Great marketing plan, lousy sales strategy

Liz Wendling //March 8, 2012//

Great marketing plan, lousy sales strategy

Liz Wendling //March 8, 2012//

Without a marketing plan, you can’t attract and retain customers. Without good sales techniques and a solid strategy to close those customers, your efforts will be stalled. Your marketing efforts may be producing great leads, but if you don’t know how to switch gears to close the sale, you won’t produce maximum income results. Sales and marketing must work synergistically, not independently, to generate sales. 

Marketing is the process to influence and attract new customers. The sales process is everything you do to close sales and generate revenue.  All the marketing in the world will not yield results if your potential customers aren’t buying what you’re selling.

Many business owners choose to spend thousands of dollars on marketing, yet nothing on the most critical element that makes all that possible. Sales training! For your marketing efforts to be successful, someone has to actually hand you money through a closed sale. And that must happen on a continuous basis.

I’m never surprised when a business owner tells me they’ve spent their budget on advertising, with no money left over for sales training. Few companies have a dedicated budget for sales training. I ask, “Do you want to continue wasting more money attracting more customers that never buy or invest the same money in sales coaching to encourage customers to say yes?”  Resolving the problem of why customers aren’t buying is a problem that is always worth solving.

I recently worked with a company on a new product launch. They sent out emails, flyers, purchased cable TV advertising and a radio spot. Many new customers took advantage of their free or low-cost ticket to entry offer but very few purchased anything else.  They had a great marketing plan, but had a lousy sales strategy.

Without looking at why their plan failed, they immediately launched into another high cost marketing campaign to reach an even bigger audience.  They were convinced that if they cast a wide enough net and spent more money on marketing that people would rush to buy what they were selling. Wrong. A second attempt and enormous amounts of money later, they realized their marketing was effective but their sales process was disaster. 

Together we created a sales process that was smart, solid and would consistently generate results. They’re now reaping the rewards of a great marketing plan combined with a fully functioning sales plan and strategy. 
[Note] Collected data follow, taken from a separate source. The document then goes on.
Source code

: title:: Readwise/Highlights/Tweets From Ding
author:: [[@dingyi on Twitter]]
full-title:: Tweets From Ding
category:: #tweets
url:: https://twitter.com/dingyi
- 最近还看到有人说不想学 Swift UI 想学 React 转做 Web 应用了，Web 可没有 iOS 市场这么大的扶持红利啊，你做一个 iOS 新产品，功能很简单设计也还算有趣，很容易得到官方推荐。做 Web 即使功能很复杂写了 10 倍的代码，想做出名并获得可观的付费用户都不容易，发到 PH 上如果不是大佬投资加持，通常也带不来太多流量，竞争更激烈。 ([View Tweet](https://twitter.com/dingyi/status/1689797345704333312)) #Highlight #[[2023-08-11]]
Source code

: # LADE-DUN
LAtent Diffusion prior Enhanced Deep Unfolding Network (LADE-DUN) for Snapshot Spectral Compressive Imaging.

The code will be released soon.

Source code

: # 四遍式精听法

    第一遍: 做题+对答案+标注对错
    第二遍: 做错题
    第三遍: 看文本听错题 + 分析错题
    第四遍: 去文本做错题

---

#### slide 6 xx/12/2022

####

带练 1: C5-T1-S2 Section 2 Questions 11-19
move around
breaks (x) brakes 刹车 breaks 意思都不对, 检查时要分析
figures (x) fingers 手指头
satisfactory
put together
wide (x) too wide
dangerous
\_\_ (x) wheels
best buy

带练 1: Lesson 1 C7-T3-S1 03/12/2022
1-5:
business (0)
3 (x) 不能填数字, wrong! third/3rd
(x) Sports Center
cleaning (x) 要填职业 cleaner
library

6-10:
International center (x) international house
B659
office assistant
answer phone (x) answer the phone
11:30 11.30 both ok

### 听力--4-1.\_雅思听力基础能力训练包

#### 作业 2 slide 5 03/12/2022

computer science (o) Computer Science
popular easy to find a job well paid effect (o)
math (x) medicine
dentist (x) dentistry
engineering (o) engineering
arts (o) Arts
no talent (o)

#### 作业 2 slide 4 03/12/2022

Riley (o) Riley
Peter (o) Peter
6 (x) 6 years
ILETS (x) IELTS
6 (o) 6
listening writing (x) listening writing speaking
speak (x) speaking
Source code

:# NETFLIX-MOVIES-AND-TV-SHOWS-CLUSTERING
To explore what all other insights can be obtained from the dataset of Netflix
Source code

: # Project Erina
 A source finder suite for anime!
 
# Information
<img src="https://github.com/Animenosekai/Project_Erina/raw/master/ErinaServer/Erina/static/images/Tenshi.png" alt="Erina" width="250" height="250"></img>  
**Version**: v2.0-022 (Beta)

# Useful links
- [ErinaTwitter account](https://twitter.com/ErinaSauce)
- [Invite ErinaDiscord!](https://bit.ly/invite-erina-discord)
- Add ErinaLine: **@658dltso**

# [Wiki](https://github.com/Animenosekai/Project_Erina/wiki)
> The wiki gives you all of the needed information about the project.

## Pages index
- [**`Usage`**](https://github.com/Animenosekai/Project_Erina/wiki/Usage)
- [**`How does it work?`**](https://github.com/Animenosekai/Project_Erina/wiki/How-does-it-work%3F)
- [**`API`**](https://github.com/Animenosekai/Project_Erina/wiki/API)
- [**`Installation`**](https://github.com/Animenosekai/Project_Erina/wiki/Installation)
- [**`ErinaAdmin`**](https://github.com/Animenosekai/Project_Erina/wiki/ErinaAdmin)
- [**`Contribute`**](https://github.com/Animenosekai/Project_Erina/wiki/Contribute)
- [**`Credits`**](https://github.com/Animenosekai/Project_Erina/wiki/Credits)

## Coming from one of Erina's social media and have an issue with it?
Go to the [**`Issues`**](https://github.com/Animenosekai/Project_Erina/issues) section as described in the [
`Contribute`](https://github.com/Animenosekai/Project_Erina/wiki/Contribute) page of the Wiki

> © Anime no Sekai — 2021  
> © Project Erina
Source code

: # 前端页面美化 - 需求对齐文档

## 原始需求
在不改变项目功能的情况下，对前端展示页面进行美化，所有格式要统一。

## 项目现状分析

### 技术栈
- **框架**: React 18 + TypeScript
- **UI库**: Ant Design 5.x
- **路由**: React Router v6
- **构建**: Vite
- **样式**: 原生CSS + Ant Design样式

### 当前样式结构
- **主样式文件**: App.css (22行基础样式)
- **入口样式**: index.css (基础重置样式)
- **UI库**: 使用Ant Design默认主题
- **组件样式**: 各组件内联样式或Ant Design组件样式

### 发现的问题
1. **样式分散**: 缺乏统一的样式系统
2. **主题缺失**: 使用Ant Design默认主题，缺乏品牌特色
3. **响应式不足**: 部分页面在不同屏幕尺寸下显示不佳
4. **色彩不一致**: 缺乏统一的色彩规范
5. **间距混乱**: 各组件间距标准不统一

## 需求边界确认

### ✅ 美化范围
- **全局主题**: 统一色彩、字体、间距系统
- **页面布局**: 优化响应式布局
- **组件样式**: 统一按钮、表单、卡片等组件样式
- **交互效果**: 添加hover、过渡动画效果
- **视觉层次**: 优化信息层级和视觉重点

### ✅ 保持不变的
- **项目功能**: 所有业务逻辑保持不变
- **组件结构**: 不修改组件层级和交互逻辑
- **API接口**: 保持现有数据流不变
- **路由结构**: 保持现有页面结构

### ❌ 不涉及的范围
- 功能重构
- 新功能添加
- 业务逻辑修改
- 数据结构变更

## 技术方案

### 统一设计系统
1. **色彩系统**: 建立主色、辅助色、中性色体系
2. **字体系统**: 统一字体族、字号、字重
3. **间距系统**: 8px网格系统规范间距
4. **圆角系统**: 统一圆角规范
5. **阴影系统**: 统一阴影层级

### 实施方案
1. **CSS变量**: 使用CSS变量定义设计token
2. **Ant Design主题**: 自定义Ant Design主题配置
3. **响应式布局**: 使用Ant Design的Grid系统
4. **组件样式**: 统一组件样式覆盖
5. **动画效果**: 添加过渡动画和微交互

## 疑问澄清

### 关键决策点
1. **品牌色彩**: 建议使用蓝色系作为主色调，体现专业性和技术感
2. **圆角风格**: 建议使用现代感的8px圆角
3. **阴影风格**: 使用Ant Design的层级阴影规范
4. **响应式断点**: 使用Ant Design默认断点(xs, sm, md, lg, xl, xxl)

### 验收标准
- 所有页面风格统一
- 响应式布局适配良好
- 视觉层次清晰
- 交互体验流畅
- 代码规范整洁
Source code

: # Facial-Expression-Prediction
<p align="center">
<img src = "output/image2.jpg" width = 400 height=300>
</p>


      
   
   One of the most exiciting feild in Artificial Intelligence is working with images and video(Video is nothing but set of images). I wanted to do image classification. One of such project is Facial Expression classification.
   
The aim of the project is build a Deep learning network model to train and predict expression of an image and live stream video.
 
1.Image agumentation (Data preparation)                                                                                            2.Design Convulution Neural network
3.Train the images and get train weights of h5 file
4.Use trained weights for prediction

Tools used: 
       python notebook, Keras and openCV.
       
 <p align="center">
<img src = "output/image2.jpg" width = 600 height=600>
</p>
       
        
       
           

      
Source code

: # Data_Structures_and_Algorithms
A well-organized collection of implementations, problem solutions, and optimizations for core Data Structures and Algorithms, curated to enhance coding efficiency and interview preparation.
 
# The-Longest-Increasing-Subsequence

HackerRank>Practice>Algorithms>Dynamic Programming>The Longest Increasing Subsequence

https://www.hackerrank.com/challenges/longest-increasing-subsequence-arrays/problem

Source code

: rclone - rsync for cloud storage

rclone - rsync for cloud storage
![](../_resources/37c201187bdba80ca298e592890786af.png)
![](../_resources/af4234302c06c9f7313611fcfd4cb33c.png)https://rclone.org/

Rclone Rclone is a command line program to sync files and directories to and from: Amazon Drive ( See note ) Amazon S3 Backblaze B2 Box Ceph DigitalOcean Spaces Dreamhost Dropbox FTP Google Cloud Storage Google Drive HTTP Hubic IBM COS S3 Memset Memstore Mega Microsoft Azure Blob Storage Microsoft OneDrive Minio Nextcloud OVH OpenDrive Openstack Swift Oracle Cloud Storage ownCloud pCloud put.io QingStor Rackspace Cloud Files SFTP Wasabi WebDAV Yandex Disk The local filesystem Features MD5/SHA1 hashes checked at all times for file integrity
If your customers aren’t handing you money consistently, that’s a clue that your sales process is inferior or non-existent.  Don’t waste another dime on marketing if you employ a lousy sales process.  It’s easy to design an ad, talk about your product on the radio, send out a coupon or offer a free consultation; the hard part is doing the work to understand the sales process and what it takes for someone to say yes and to say it often.

Understanding the difference between marketing and selling will help focus your efforts and improve your profits. A successful marketing plan working synergistically with a great sales strategy is the perfect partnership. Simply exposing your message to thousands or millions of people doesn’t guarantee success. Investing in sales coaching does that.  It’s the best money you’ll ever invest in your business and it pays for itself through new customers.